Squad Squad

Response Modes

⚠️ Experimental — Squad is alpha software. APIs, commands, and behavior may change between releases.

Try this to get concise answers:

Respond in terse mode — just the facts

Try this to speed up simple tasks:

Use lightweight mode for quick fixes

Squad automatically picks the right response mode based on complexity — from instant direct answers (2s) to full multi-agent parallel work (60s). You can override anytime.


The Four Modes

Not every request needs the full agent machinery. Squad automatically selects a response mode based on the complexity of your message.

ModeTimeWhat HappensWhen Used
Direct~2–3sCoordinator answers without spawning an agentStatus checks, factual questions
Lightweight~8–12sOne agent, minimal prompt — skips charter, history, and decisionsSmall fixes, quick follow-ups
Standard~25–35sFull agent spawn with charter, history, and decisionsNormal work requests
Full~40–60sMultiple agents spawn in parallel, each with full contextComplex multi-domain tasks

Direct

The coordinator handles it alone — no sub-agent is spawned. This isn’t a response mode in the SDK sense; the coordinator answers the question itself using context it already has (team roster, decisions, history).

> What port does the server run on?
> Where are we on the auth work?
> Who's on the team?

Fast answers from context the coordinator already has. If the coordinator responds with DIRECT:, no agent session is created.

Lightweight

One agent is spawned with a reduced prompt — skips loading charter, history, and decisions to save time.

> Fix the typo in the README
> Add that missing import
> Update the version number

Good for small, well-defined tasks where full context isn’t needed.

Standard

Full agent spawn. The agent reads its charter, history, and team decisions before working.
========
- **GIVEN PROBLEM**:
Which response modes does the Squad response modes page above name, and what approximate time does its table give for each?

- **DATA PROVIDED**:
========
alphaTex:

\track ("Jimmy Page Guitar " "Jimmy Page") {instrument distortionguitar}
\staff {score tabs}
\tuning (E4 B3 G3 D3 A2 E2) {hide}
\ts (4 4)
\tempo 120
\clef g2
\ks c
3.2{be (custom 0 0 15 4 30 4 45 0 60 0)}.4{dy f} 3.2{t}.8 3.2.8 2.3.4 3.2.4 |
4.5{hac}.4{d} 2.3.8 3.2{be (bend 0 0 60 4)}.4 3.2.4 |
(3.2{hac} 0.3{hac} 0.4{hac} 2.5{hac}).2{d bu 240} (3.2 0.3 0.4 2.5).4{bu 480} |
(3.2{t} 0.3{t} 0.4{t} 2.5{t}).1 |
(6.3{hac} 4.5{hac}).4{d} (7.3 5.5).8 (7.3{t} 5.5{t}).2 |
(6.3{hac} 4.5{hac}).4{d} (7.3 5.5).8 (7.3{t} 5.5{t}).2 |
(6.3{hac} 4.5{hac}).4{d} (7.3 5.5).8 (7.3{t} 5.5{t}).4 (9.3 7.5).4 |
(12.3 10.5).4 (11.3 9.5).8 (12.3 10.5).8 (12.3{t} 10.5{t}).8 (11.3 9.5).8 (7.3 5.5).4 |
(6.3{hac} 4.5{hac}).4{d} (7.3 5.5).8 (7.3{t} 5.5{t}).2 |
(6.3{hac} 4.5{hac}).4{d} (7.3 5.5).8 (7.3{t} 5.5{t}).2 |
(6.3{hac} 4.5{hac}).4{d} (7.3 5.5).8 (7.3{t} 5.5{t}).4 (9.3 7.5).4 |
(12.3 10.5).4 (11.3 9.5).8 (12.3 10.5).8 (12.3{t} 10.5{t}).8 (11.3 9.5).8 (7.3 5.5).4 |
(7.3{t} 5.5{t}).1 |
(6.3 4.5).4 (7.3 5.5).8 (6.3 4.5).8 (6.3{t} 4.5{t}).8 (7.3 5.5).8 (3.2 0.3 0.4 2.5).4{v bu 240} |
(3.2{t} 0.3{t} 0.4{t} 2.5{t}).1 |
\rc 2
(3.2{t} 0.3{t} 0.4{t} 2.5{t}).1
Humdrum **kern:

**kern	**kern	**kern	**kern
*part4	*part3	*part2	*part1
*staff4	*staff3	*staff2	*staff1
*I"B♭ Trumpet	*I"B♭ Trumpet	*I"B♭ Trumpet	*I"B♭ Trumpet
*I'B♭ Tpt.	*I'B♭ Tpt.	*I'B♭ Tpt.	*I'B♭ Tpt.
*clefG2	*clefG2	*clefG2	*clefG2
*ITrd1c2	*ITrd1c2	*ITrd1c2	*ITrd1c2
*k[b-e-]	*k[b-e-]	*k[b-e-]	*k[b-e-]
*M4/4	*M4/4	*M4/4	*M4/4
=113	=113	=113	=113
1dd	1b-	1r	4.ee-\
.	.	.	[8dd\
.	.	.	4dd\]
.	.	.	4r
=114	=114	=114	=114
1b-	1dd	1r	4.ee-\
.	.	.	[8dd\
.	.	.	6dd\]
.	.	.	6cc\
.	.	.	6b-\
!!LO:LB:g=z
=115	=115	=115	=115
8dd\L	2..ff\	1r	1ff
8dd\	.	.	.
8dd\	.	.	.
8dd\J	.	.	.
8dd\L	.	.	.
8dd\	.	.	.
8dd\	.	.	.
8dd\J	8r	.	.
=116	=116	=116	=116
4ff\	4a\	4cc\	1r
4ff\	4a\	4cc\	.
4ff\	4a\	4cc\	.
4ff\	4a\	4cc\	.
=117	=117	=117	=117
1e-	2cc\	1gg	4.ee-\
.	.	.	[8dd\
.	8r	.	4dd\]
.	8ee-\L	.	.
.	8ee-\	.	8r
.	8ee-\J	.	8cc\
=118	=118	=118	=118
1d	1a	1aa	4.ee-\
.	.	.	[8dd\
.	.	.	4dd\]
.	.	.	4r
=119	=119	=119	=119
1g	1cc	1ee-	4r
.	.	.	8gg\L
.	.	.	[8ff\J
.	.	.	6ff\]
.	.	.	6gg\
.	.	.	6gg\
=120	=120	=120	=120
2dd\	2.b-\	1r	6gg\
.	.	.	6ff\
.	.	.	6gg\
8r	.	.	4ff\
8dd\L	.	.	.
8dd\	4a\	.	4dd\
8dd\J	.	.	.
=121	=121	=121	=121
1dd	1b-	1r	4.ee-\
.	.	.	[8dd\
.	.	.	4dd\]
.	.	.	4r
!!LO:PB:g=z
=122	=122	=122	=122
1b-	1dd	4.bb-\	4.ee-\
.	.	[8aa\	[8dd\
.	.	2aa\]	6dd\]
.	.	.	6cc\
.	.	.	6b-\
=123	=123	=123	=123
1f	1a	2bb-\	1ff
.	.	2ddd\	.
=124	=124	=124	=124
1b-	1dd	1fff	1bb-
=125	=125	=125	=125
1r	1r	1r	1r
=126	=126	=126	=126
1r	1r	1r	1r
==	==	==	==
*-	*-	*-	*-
========
- **TASK OUTPUT**:
- Direct: ~2–3s
- Lightweight: ~8–12s
- Standard: ~25–35s
- Full: ~40–60s